BEGIN Material shown
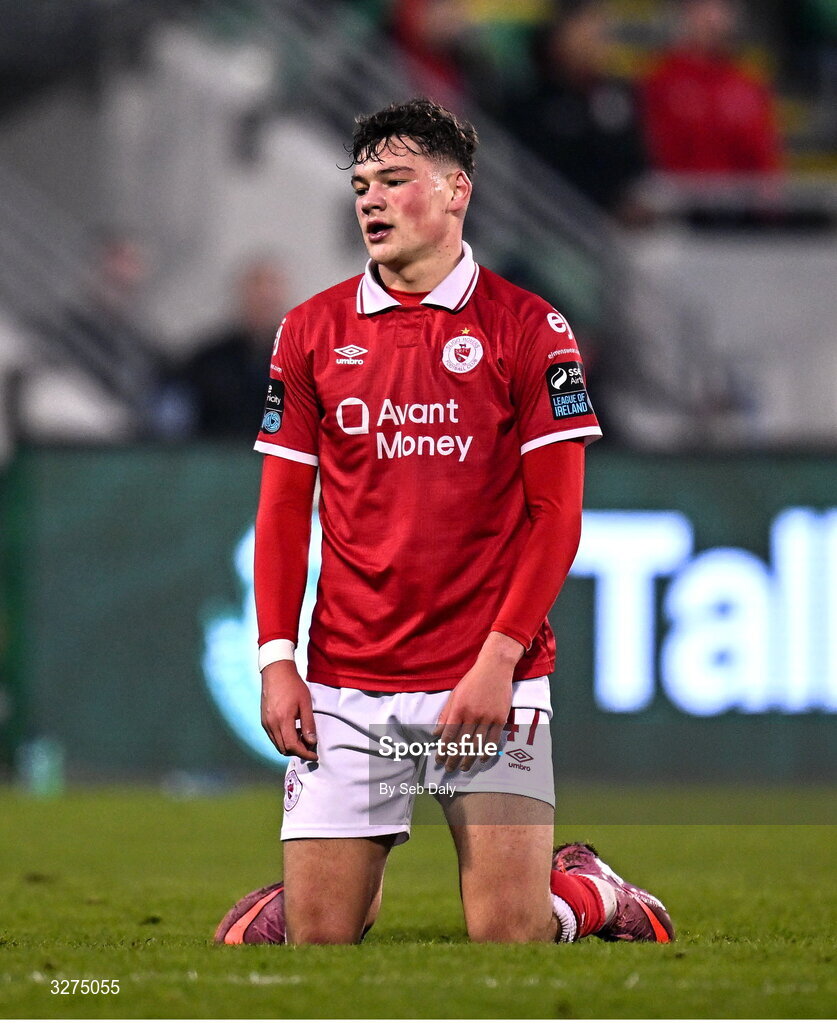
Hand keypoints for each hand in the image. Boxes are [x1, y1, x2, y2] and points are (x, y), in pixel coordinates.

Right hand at [260, 661, 317, 760]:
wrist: (276, 672)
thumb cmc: (293, 685)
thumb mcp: (305, 703)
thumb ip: (309, 723)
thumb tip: (312, 742)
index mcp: (282, 720)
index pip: (292, 746)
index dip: (304, 754)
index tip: (314, 756)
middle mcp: (271, 724)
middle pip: (284, 749)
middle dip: (298, 751)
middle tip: (311, 746)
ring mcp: (265, 723)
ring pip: (278, 745)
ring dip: (291, 746)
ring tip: (303, 737)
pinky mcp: (264, 720)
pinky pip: (273, 737)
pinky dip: (284, 739)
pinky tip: (294, 730)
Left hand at [433, 632, 522, 772]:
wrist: (495, 668)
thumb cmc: (472, 681)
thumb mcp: (454, 694)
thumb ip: (445, 715)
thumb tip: (435, 733)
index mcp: (458, 708)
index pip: (448, 735)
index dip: (443, 750)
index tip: (439, 759)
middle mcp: (472, 715)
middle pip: (462, 743)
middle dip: (454, 758)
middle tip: (449, 769)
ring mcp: (487, 717)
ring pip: (477, 744)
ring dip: (469, 759)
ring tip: (463, 768)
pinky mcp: (500, 718)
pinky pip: (493, 740)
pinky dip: (487, 752)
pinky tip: (481, 759)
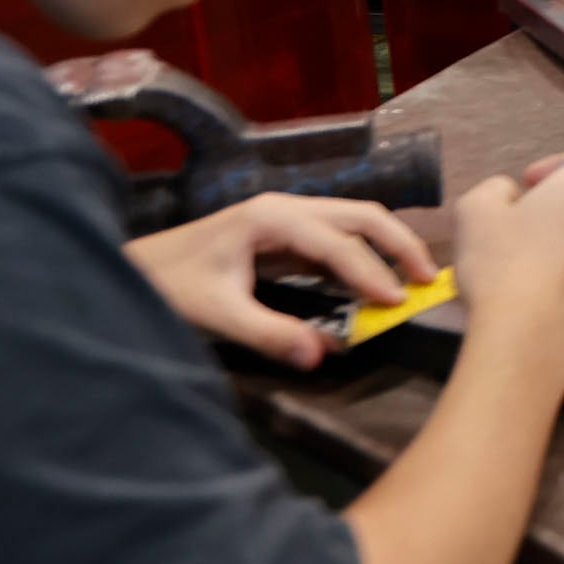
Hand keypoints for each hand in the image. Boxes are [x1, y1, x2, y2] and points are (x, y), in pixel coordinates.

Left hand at [127, 193, 440, 369]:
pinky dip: (364, 257)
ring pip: (353, 221)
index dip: (372, 273)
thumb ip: (270, 333)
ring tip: (414, 281)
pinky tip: (375, 283)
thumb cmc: (170, 286)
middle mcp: (285, 208)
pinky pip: (336, 239)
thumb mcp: (217, 314)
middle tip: (428, 281)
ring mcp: (286, 218)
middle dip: (398, 245)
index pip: (338, 243)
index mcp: (272, 218)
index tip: (399, 303)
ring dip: (386, 246)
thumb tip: (321, 355)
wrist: (135, 269)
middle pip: (359, 215)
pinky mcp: (284, 234)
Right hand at [448, 151, 563, 358]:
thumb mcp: (475, 208)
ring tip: (518, 258)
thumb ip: (496, 188)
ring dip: (558, 237)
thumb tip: (512, 195)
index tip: (531, 182)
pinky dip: (560, 269)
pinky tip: (528, 287)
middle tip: (517, 221)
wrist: (524, 333)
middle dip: (556, 202)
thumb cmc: (500, 262)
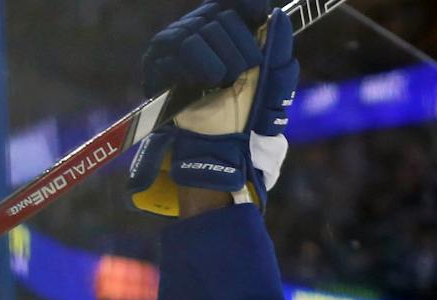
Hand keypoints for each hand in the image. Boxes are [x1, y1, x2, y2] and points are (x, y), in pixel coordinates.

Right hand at [129, 0, 299, 214]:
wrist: (223, 148)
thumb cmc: (249, 117)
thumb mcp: (272, 83)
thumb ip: (278, 49)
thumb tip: (279, 15)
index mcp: (223, 30)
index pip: (232, 2)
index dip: (247, 5)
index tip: (259, 13)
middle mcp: (196, 30)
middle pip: (220, 16)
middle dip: (241, 49)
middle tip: (240, 76)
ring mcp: (174, 44)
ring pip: (201, 30)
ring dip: (223, 63)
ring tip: (222, 84)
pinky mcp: (157, 62)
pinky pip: (183, 48)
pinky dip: (203, 67)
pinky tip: (207, 83)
END Material shown
■ Activity:
Out of the preceding entries, pull every line containing the string "hand".

■ Solution:
Hand keypoints for each hand in the image. Boxes are [x1, y1, x2, y2] and points are (x, y), in pixel coordinates.
Right hand at [260, 661, 317, 760]:
Left hand at [433, 632, 522, 772]:
Hand keypoints for each hand in the image. Boxes are [x1, y1, x2, y2] and points are (x, y), in pixel coordinates.
Left hand at [127, 193, 440, 369]:
Right hand at [448, 151, 563, 358]:
Hand keypoints for each hand in the image. Boxes are [x1, y1, x2, y2] and points are (x, y), in pixel coordinates.
Right hand at [129, 0, 299, 214]:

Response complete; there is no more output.